■ Trecho apresentado:
───

Apesar de se esperar pragmatismo na norma e fácil verificação, para a adoção de práticas sustentáveis não é tão simples assim. Considerando que a maior parte das lavouras de grãos plantados são de sequeiro e sendo a seca o principal evento para o pagamento de indenizações tanto do Programa de Garantia da Atividade Agropecuária – Proagro quanto do Programa de Subvenção ao Prêmio do Seguro Rural – PSR nos últimos 5 anos safra, o ZARC NM (Zoneamento Agrícola de Risco Climático – Níveis de Manejo), que classifica o risco climático considerando o manejo do solo e a resiliência em relação a estresse hídrico, pode ser um dos caminhos. Mas ainda persistem complexidades para a verificação de seus critérios técnicos.
No conjunto de propostas para o Plano Safra 2023/2024 que foram apresentadas pela Agroicone, aprimoradas e endossadas pela Força Tarefa de Finanças Verdes da Coalizão Brasil Clima, Florestas e Agricultura, sugerimos alguns caminhos:
1 – Observância do ZARC como critério obrigatório para o crédito de custeio (que poderíamos começar com abatimento na taxa de juros após o final do contrato de custeio quando o empreendimento financiado cumpriu o ZARC);
2 – Condição diferenciada para beneficiários que apresentem apólice de seguro rural vigente com ou sem subvenção econômica (também poderá ter o abatimento no final do contrato de crédito, evitando cancelamentos de apólices, direcionando incentivos para a gestão integrada de riscos na agropecuária);
3 – Observância da qualidade das pastagens dos contratos de crédito de custeio para aquisição de bovinos, quando o sistema de produção é baseado a pasto (utilizando o Atlas da Pastagem atualizado anualmente pelo Laboratório de Processamento de Imagens e Geoprocessamento – Lapig da Universidade Federal de Goiás);
4 – A observância do Atlas de Irrigação da Agência Nacional Águas – ANA em operações de custeio para lavouras irrigadas;
5 – Avaliação de atributos sobre a propriedade e práticas adotadas considerando os campos já disponíveis para preenchimento no SICOR, definindo as exigências para conceder o abatimento do crédito rural de acordo com o empreendimento financiado (lista disponível no documento na Nota Técnica 1 com as propostas para o Plano Safra 2023/2024).

───

■ Informações:
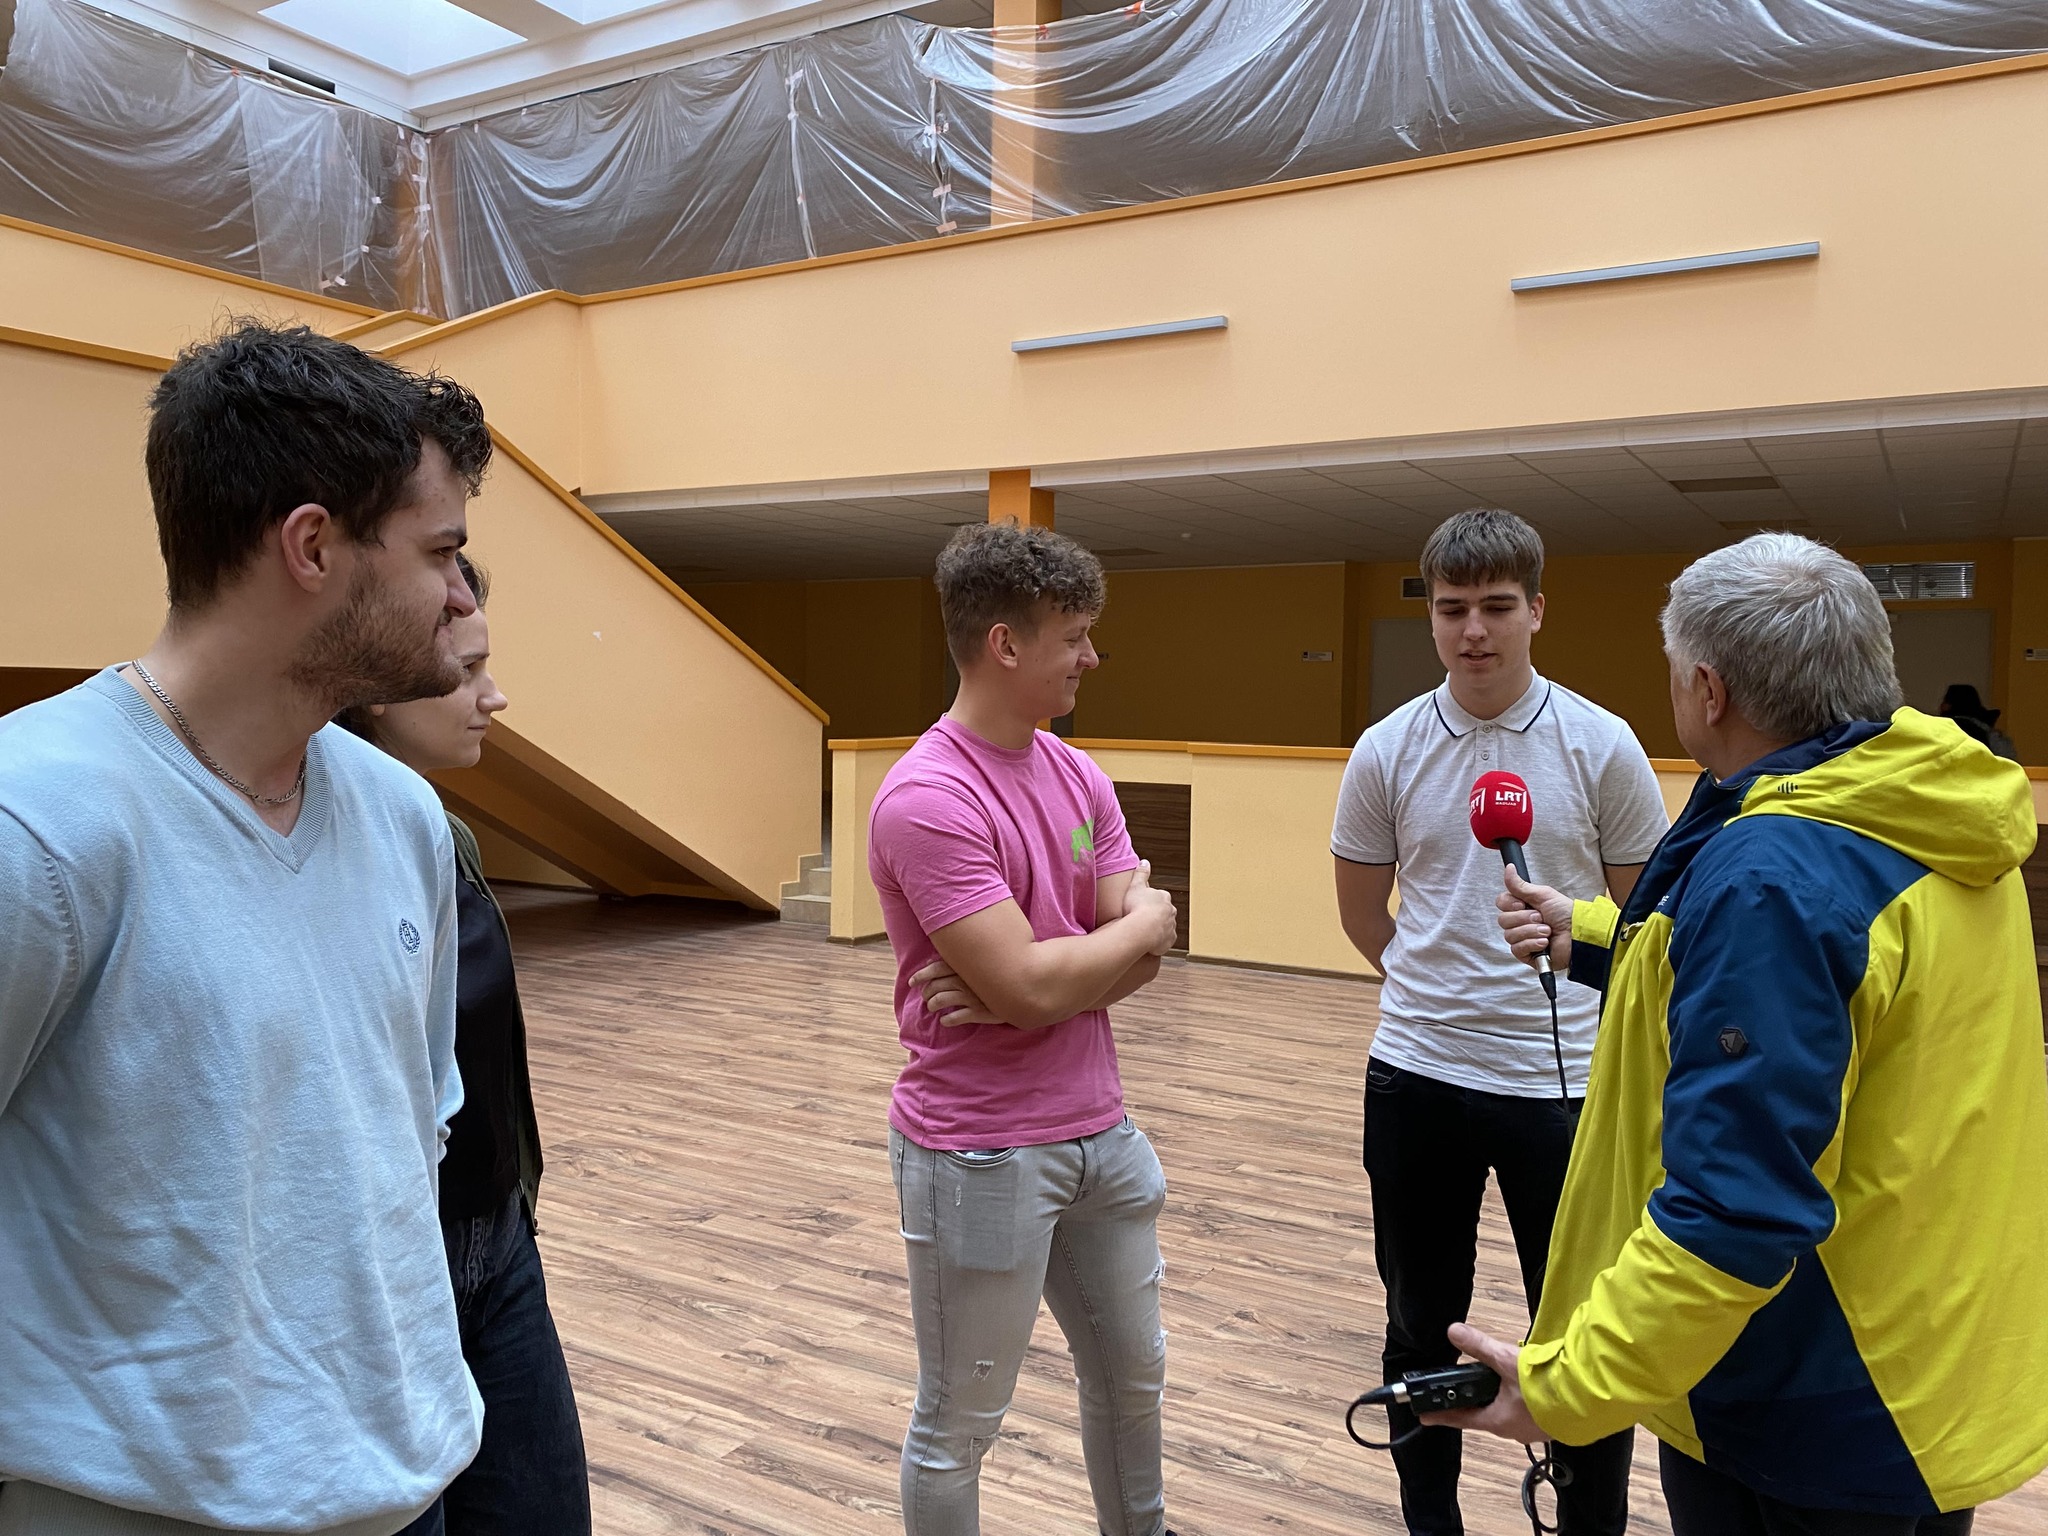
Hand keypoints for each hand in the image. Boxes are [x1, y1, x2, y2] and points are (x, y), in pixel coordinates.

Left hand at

───

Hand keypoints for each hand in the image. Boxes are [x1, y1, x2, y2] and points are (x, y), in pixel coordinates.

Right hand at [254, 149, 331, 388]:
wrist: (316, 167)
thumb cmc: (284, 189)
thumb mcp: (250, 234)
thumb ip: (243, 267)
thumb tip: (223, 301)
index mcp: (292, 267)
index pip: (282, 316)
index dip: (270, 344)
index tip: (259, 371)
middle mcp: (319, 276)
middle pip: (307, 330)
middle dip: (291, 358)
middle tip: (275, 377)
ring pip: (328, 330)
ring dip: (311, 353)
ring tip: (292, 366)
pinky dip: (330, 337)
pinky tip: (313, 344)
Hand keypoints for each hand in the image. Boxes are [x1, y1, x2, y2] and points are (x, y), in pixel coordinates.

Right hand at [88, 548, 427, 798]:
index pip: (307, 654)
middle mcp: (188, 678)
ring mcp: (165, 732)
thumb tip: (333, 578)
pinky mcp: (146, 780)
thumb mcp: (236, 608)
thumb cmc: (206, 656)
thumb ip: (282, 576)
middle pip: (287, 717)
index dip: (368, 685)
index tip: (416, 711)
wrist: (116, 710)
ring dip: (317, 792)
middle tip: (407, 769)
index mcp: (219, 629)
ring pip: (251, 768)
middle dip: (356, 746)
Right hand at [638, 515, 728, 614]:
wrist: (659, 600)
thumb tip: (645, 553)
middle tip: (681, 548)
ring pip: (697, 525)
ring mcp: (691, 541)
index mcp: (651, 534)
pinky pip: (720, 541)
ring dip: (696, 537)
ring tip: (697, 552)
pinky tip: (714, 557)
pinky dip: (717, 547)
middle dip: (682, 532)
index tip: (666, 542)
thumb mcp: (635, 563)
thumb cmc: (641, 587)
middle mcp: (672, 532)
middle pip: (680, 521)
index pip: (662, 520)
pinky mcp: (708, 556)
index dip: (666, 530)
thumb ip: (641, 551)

───

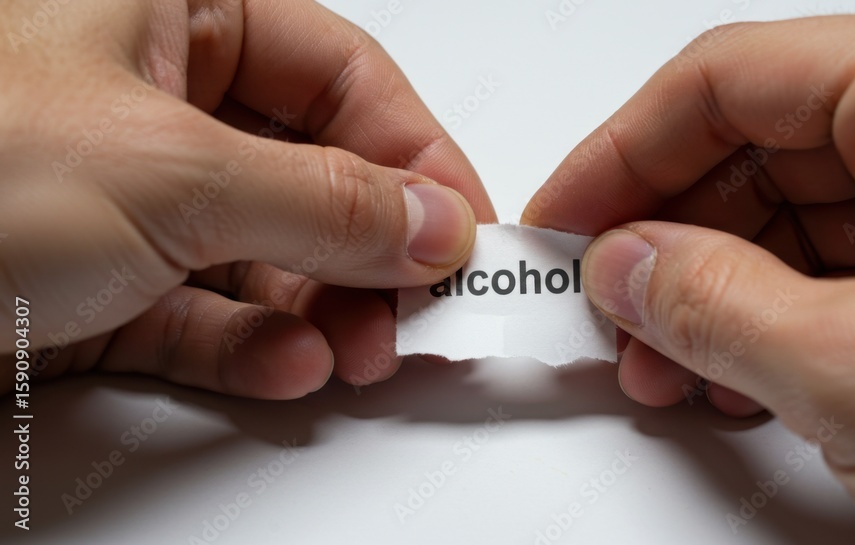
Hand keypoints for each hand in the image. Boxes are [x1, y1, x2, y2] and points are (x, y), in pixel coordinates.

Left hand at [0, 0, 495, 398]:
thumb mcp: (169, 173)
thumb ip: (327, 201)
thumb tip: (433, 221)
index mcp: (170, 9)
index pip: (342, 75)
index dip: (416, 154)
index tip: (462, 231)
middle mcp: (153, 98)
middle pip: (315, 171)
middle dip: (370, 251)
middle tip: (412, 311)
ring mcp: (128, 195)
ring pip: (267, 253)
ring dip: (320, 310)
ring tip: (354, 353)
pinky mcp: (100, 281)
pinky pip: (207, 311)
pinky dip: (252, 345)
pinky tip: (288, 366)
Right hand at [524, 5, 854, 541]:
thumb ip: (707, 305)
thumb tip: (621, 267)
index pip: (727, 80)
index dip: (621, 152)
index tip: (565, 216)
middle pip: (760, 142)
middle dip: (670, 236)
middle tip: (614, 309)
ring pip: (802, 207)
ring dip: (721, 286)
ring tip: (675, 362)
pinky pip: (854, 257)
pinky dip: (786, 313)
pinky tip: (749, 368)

───

■ Objetivo da tarefa:
Condense o parágrafo que começa com "Apesar de se esperar pragmatismo", no texto sobre o Plano Safra, preservando os fatos principais.

■ Resposta do exercício:
Embora se espere uma norma pragmática e fácil de verificar, adotar práticas sustentáveis não é tão simples. A maioria das lavouras de grãos é de sequeiro, e a seca foi o principal motivo de indenizações do Proagro e do PSR nos últimos 5 anos safra. Por isso, o ZARC NM pode ser um caminho, pois classifica o risco climático levando em conta o manejo do solo e a resiliência ao estresse hídrico. Ainda assim, verificar seus critérios técnicos continua complexo.